***** Input for this task *****
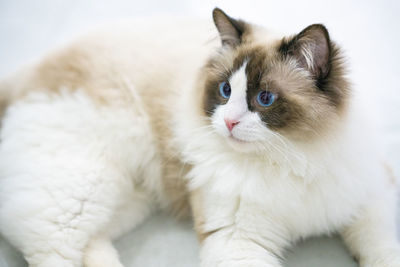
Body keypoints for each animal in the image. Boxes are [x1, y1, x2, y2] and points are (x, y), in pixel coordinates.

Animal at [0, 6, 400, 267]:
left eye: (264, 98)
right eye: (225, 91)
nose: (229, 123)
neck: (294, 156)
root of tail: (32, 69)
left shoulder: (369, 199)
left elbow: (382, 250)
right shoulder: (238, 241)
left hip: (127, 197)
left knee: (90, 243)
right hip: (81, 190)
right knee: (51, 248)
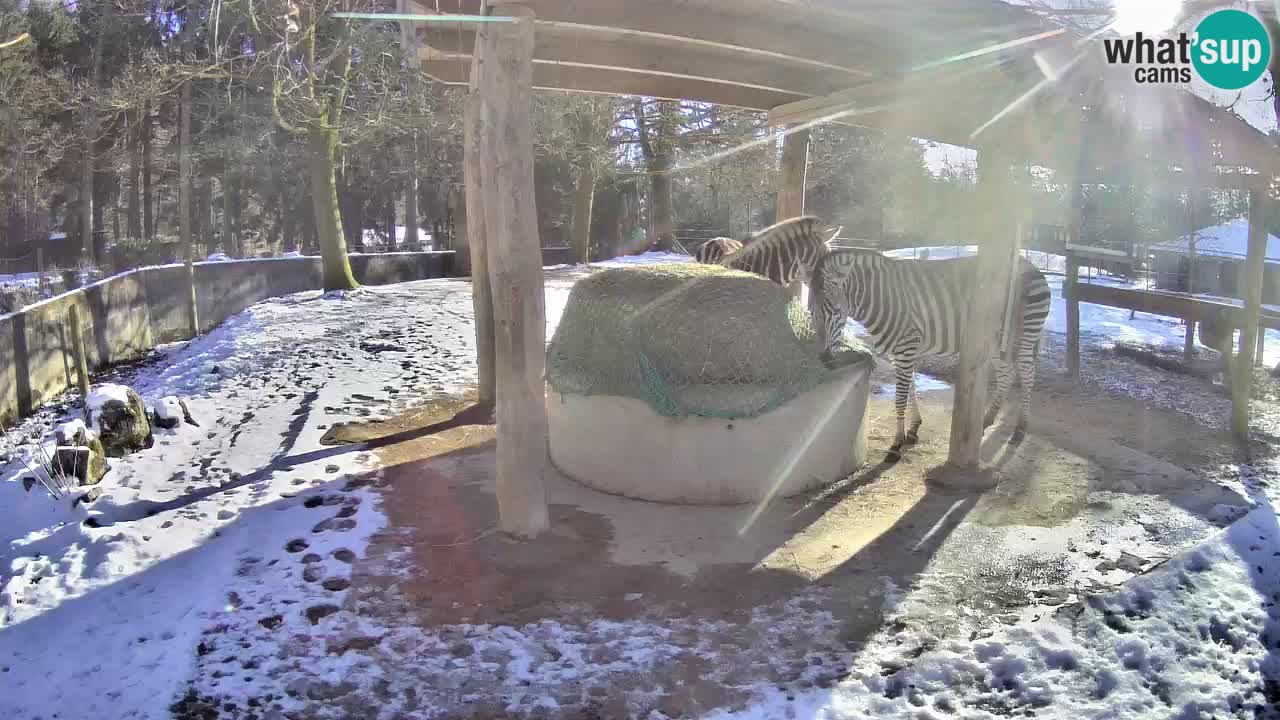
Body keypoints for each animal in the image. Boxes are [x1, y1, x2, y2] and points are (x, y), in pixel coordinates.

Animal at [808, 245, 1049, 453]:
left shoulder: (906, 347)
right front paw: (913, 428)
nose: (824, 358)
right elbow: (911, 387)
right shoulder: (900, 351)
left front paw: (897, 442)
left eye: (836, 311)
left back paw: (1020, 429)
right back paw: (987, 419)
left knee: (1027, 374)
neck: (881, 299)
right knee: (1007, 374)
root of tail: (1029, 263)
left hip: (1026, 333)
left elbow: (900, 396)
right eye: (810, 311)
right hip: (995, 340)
*****
***** Input for this task *****
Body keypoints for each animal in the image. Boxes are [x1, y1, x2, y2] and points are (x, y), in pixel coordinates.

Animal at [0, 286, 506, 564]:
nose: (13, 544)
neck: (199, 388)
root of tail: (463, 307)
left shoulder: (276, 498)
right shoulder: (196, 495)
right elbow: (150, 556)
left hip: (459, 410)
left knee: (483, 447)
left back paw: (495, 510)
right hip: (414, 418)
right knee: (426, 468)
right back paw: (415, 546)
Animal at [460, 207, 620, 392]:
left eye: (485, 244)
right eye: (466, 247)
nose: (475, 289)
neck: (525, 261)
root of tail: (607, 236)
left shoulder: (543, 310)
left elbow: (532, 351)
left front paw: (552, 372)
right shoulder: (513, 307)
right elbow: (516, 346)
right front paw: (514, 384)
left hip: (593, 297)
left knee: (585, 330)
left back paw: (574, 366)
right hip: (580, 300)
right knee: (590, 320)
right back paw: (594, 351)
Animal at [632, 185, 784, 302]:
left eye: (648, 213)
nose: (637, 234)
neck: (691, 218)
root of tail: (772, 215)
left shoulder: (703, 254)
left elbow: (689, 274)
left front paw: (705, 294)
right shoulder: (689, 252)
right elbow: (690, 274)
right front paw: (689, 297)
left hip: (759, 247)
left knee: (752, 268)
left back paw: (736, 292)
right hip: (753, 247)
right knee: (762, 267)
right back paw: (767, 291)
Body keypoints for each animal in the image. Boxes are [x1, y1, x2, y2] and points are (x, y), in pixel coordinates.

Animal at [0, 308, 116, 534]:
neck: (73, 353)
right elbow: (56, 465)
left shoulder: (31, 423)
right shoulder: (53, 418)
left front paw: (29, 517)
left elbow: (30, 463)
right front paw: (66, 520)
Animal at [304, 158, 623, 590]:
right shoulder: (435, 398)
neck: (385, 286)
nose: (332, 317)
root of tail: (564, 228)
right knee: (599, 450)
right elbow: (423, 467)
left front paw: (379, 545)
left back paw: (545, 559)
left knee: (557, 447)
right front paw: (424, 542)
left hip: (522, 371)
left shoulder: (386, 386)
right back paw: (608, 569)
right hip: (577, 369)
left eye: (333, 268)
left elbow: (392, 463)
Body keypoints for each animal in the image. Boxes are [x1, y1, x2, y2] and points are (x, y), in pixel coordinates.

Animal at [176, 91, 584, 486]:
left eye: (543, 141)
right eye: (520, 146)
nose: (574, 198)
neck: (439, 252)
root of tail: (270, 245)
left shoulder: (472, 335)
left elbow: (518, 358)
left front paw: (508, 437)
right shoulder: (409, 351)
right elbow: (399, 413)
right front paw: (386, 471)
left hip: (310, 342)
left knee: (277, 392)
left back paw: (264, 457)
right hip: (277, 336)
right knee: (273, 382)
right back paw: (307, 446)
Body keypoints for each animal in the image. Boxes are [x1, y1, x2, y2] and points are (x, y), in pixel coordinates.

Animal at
*****
**Activity**: Using the entries above, give again exactly the lines from the line holding "neck: (73, 353)" through the line holding "root of tail: (564, 228)". Include both end lines and nothing else.

**Finished exercise**:
neck: (73, 353)
right elbow: (56, 465)
left shoulder: (31, 423)
right shoulder: (53, 418)
left front paw: (29, 517)
left elbow: (30, 463)
right front paw: (66, 520)
Animal at [304, 158, 623, 590]:
right shoulder: (435, 398)
neck: (385, 286)
nose: (332, 317)
root of tail: (564, 228)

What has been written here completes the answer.